Data to use:
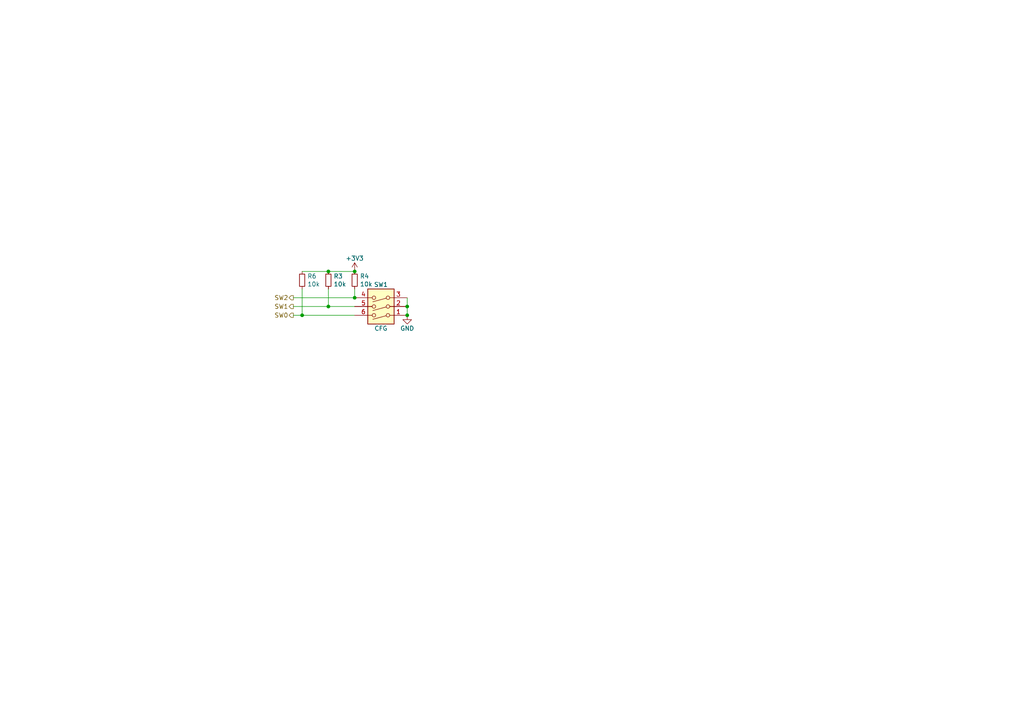
<source format=kicad_sch>
(kicad_sch (version 20211123) (generator eeschema)

  (uuid a95b6208-cd25-486f-8a35-f7d7b1426174)

  (paper "A4")

  

  (junction (at 95.25 88.9) (diameter 0) (color 0 0 0 0)
    (uuid 128cfb34-809d-4606-bf29-7ab91f99e879)
  )
  (junction (at 87.63 91.44) (diameter 0) (color 0 0 0 0)
    (uuid 22591446-6d82-47ac-b525-9e9deb496c8c)
  )
  (junction (at 118.11 91.44) (diameter 0) (color 0 0 0 0)
    (uuid 411f21c0-dcce-4bff-ac0e-7c5571730a65)
  )
  (junction (at 102.87 78.74) (diameter 0) (color 0 0 0 0)
    (uuid 7e76fff3-4a16-4554-9e73-73745d73fc9a)
  )
  (junction (at 118.11 88.9) (diameter 0) (color 0 0 0 0)
    (uuid a3eaa329-1c23-49fc-9fb5-976de81b788e)
  )
  (junction (at 102.87 86.36) (diameter 0) (color 0 0 0 0)
    (uuid e9febdd1-669e-46f3-983e-2ded7b5fa339)
  )
  (junction (at 95.25 78.74) (diameter 0) (color 0 0 0 0)
    (uuid fa7c0f69-d4a4-4907-b41c-63da412a1d61)
  )

  (wire (pts (xy 87.63 78.74) (xy 95.25 78.74))
    (stroke (width 0) (type default) (color 0 0 0 0))
    (uuid 18eef4d3-c3b1-4511-89f0-f3ca5fbf521d)
  )
  (wire (pts (xy 95.25 88.9) (xy 102.87 88.9))
    (stroke (width 0) (type default) (color 0 0 0 0))
    (uuid 1ebce183-d3ad-4022-b82e-9e0d8cd628db)
  )
  (wire (pts (xy 118.11 91.44) (xy 118.11 88.9))
    (stroke (width 0) (type default) (color 0 0 0 0))
    (uuid 33770b56-77ab-4a0c-a675-0ef4f02f8519)
  )
  (wire (pts (xy 85.09 86.36) (xy 102.87 86.36))
    (stroke (width 0) (type default) (color 0 0 0 0))
    (uuid 3a5e9d83-8605-4e38-a4d6-7131b7911750)
  )
  (wire (pts (xy 118.11 86.36) (xy 118.11 88.9))
    (stroke (width 0) (type default) (color 0 0 0 0))
    (uuid 3b9ce6b0-047c-4e71-81a7-b0a5c13aa4d2)
  )
  (wire (pts (xy 102.87 83.82) (xy 102.87 86.36))
    (stroke (width 0) (type default) (color 0 0 0 0))
    (uuid 6505825f-43ee-4fb8-b546-c0b2310ed040)
  )
  (wire (pts (xy 87.63 91.44) (xy 102.87 91.44))
    (stroke (width 0) (type default) (color 0 0 0 0))
    (uuid 6a3aff19-5e5c-466c-80b5-82ab994aaee1)
  )
  (wire (pts (xy 85.09 91.44) (xy 87.63 91.44))
    (stroke (width 0) (type default) (color 0 0 0 0))
    (uuid b45301a2-b6d7-44bd-8834-616acde30aef)
  )
  (wire (pts (xy 87.63 83.82) (xy 87.63 91.44))
    (stroke (width 0) (type default) (color 0 0 0 0))
    (uuid cbb6579a-72cf-4504-9bef-bb32135a4790)
  )
  (wire (pts (xy 85.09 88.9) (xy 95.25 88.9))
    (stroke (width 0) (type default) (color 0 0 0 0))
    (uuid d54fce64-01e8-4f5c-8f34-4e64d47e3402)
  )
  (wire (pts (xy 95.25 78.74) (xy 102.87 78.74))
    (stroke (width 0) (type default) (color 0 0 0 0))
    (uuid e342f8d7-ca8a-47a5-a679-3c984454e9a5)
  )
  (wire (pts (xy 95.25 83.82) (xy 95.25 88.9))
    (stroke (width 0) (type default) (color 0 0 0 0))
    (uuid e44dd86d-8737-430e-a0f5-f7ecf3fa5a6b)
  )

  (hierarchical_label "SW1" (shape output) (at 85.09 88.9 180)
    (effects (font (size 1.27 1.27)) (justify right))
    (uuid 62ed984b-c070-4de1-bd86-30aeb09fb9cd)
  )
  (hierarchical_label "SW0" (shape output) (at 85.09 91.44 180)
    (effects (font (size 1.27 1.27)) (justify right))
    (uuid c1fbee58-f474-4414-9110-64abd03ed7c9)
  )
  (hierarchical_label "SW2" (shape output) (at 85.09 86.36 180)
    (effects (font (size 1.27 1.27)) (justify right))
    (uuid d0292983-0ab9-4b24-b3bd-f154f790c7ec)
  )

  (symbol (lib_id "Switch:SW_DIP_x03") (at 110.49 86.36 180) (unit 1)
    (in_bom yes) (on_board yes)
    (uuid 00000000-0000-0000-0000-000061a8bbd9)
    (property "Reference" "SW1" (id 0) (at 110.49 82.55 0))
    (property "Value" "CFG" (id 1) (at 110.49 95.25 0))
    (property "Footprint" "stdpads:SW_DIP_SPSTx03_Slide_DSHP03TS_P1.27mm" (id 2) (at 110.49 86.36 0)
      (effects (font (size 1.27 1.27)) hide)
    )
    (property "Datasheet" "~" (id 3) (at 110.49 86.36 0)
      (effects (font (size 1.27 1.27)) hide)
    )
    (property "LCSC Part" "C319051" (id 4) (at 110.49 86.36 0)
      (effects (font (size 1.27 1.27)) hide)
    )
    (pin "1" (uuid 9bfcacd6-06b4-49c2-a41e-b25f46316c07))
    (pin "2" (uuid 3b261fc5-8ef4-447c-9017-38aa0629c314))
    (pin "3" (uuid b06a7ac4-84fe-45e0-a72e-9ec2d2102af8))
    (pin "4" (uuid 7ee29b0d-2caf-4efb-8b84-b612dd5029bd))
    (pin "5" (uuid 68ee4ebb-2a7e-4651-9af0-bbd29c8a5c19))
    (pin "6" (uuid 3c9c6e6c-4b63-46f0-8ff8-73172a7e3f4d))
  )

  (symbol (lib_id "Device:R_Small") (at 102.87 81.28 0) (unit 1)
    (in_bom yes) (on_board yes)
    (uuid 00000000-0000-0000-0000-000061a8bbe0)
    (property "Reference" "R4" (id 0) (at 104.3686 80.1116 0)
      (effects (font (size 1.27 1.27)) (justify left))
    )
    (property "Value" "10k" (id 1) (at 104.3686 82.423 0)
      (effects (font (size 1.27 1.27)) (justify left))
    )
    (property "Footprint" "stdpads:R_0603" (id 2) (at 102.87 81.28 0)
      (effects (font (size 1.27 1.27)) hide)
    )
    (property "Datasheet" "~" (id 3) (at 102.87 81.28 0)
      (effects (font (size 1.27 1.27)) hide)
    )
    (property "LCSC Part" "C25804" (id 4) (at 102.87 81.28 0)
      (effects (font (size 1.27 1.27)) hide)
    )
    (pin "1" (uuid 1d0444ca-2c4a-475a-b1f4-80bc406fa7d8))
    (pin "2" (uuid eb9b30dc-c905-43a0-a8bb-9a9e11e21908))
  )

  (symbol (lib_id "Device:R_Small") (at 95.25 81.28 0) (unit 1)
    (in_bom yes) (on_board yes)
    (uuid 00000000-0000-0000-0000-000061a8bbe6)
    (property "Reference" "R3" (id 0) (at 96.7486 80.1116 0)
      (effects (font (size 1.27 1.27)) (justify left))
    )
    (property "Value" "10k" (id 1) (at 96.7486 82.423 0)
      (effects (font (size 1.27 1.27)) (justify left))
    )
    (property "Footprint" "stdpads:R_0603" (id 2) (at 95.25 81.28 0)
      (effects (font (size 1.27 1.27)) hide)
    )
    (property "Datasheet" "~" (id 3) (at 95.25 81.28 0)
      (effects (font (size 1.27 1.27)) hide)
    )
    (property "LCSC Part" "C25804" (id 4) (at 95.25 81.28 0)
      (effects (font (size 1.27 1.27)) hide)
    )
    (pin "1" (uuid 64816233-0b1a-4977-b562-606a1ad7c557))
    (pin "2" (uuid b2807a84-20e2-45bf-93bf-224f3306d450))
  )

  (symbol (lib_id "power:GND") (at 118.11 91.44 0) (unit 1)
    (in_bom yes) (on_board yes)
    (uuid 00000000-0000-0000-0000-000061a8ca42)
    (property "Reference" "#PWR0118" (id 0) (at 118.11 97.79 0)
      (effects (font (size 1.27 1.27)) hide)
    )
    (property "Value" "GND" (id 1) (at 118.11 95.25 0))
    (property "Footprint" "" (id 2) (at 118.11 91.44 0)
      (effects (font (size 1.27 1.27)) hide)
    )
    (property "Datasheet" "" (id 3) (at 118.11 91.44 0)
      (effects (font (size 1.27 1.27)) hide)
    )
    (pin "1" (uuid 27b4d9f2-610b-4a54-a39d-c91786a0577b))
  )

  (symbol (lib_id "Device:R_Small") (at 87.63 81.28 0) (unit 1)
    (in_bom yes) (on_board yes)
    (uuid 00000000-0000-0000-0000-000061e3af0c)
    (property "Reference" "R6" (id 0) (at 89.1286 80.1116 0)
      (effects (font (size 1.27 1.27)) (justify left))
    )
    (property "Value" "10k" (id 1) (at 89.1286 82.423 0)
      (effects (font (size 1.27 1.27)) (justify left))
    )
    (property "Footprint" "stdpads:R_0603" (id 2) (at 87.63 81.28 0)
      (effects (font (size 1.27 1.27)) hide)
    )
    (property "Datasheet" "~" (id 3) (at 87.63 81.28 0)
      (effects (font (size 1.27 1.27)) hide)
    )
    (property "LCSC Part" "C25804" (id 4) (at 87.63 81.28 0)
      (effects (font (size 1.27 1.27)) hide)
    )
    (pin "1" (uuid 916e3f57-b66e-4dbf-845c-e22d5565a34e))
    (pin "2" (uuid 7e96f657-0121-4bb5-876e-d99568d44fbf))
  )

  (symbol (lib_id "power:+3V3") (at 102.87 78.74 0) (unit 1)
    (in_bom yes) (on_board yes)
    (uuid 4909eb18-dc20-4813-9983-1452e243ca71)
    (property "Reference" "#PWR0115" (id 0) (at 102.87 82.55 0)
      (effects (font (size 1.27 1.27)) hide)
    )
    (property "Value" "+3V3" (id 1) (at 102.87 74.93 0))
    (property "Footprint" "" (id 2) (at 102.87 78.74 0)
      (effects (font (size 1.27 1.27)) hide)
    )
    (property "Datasheet" "" (id 3) (at 102.87 78.74 0)
      (effects (font (size 1.27 1.27)) hide)
    )
    (pin "1" (uuid 71111610-3a25-4598-a064-04cc4de06ce4))
  )
)

</source>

Your task:
Of the entries above, transcribe exactly those lines that fall between the line containing "95.25 81.28 0) (unit 1)" and the line containing "118.11 95.25 0))", together with those two lines.

Response to the task:
  (symbol (lib_id "Device:R_Small") (at 95.25 81.28 0) (unit 1)
    (in_bom yes) (on_board yes)
    (uuid 00000000-0000-0000-0000-000061a8bbe6)
    (property "Reference" "R3" (id 0) (at 96.7486 80.1116 0)
      (effects (font (size 1.27 1.27)) (justify left))
    )
    (property "Value" "10k" (id 1) (at 96.7486 82.423 0)
      (effects (font (size 1.27 1.27)) (justify left))
    )
    (property "Footprint" "stdpads:R_0603" (id 2) (at 95.25 81.28 0)
      (effects (font (size 1.27 1.27)) hide)
    )
    (property "Datasheet" "~" (id 3) (at 95.25 81.28 0)
      (effects (font (size 1.27 1.27)) hide)
    )
    (property "LCSC Part" "C25804" (id 4) (at 95.25 81.28 0)
      (effects (font (size 1.27 1.27)) hide)
    )
    (pin "1" (uuid 64816233-0b1a-4977-b562-606a1ad7c557))
    (pin "2" (uuid b2807a84-20e2-45bf-93bf-224f3306d450))
  )

  (symbol (lib_id "power:GND") (at 118.11 91.44 0) (unit 1)
    (in_bom yes) (on_board yes)
    (uuid 00000000-0000-0000-0000-000061a8ca42)
    (property "Reference" "#PWR0118" (id 0) (at 118.11 97.79 0)
      (effects (font (size 1.27 1.27)) hide)
    )
    (property "Value" "GND" (id 1) (at 118.11 95.25 0))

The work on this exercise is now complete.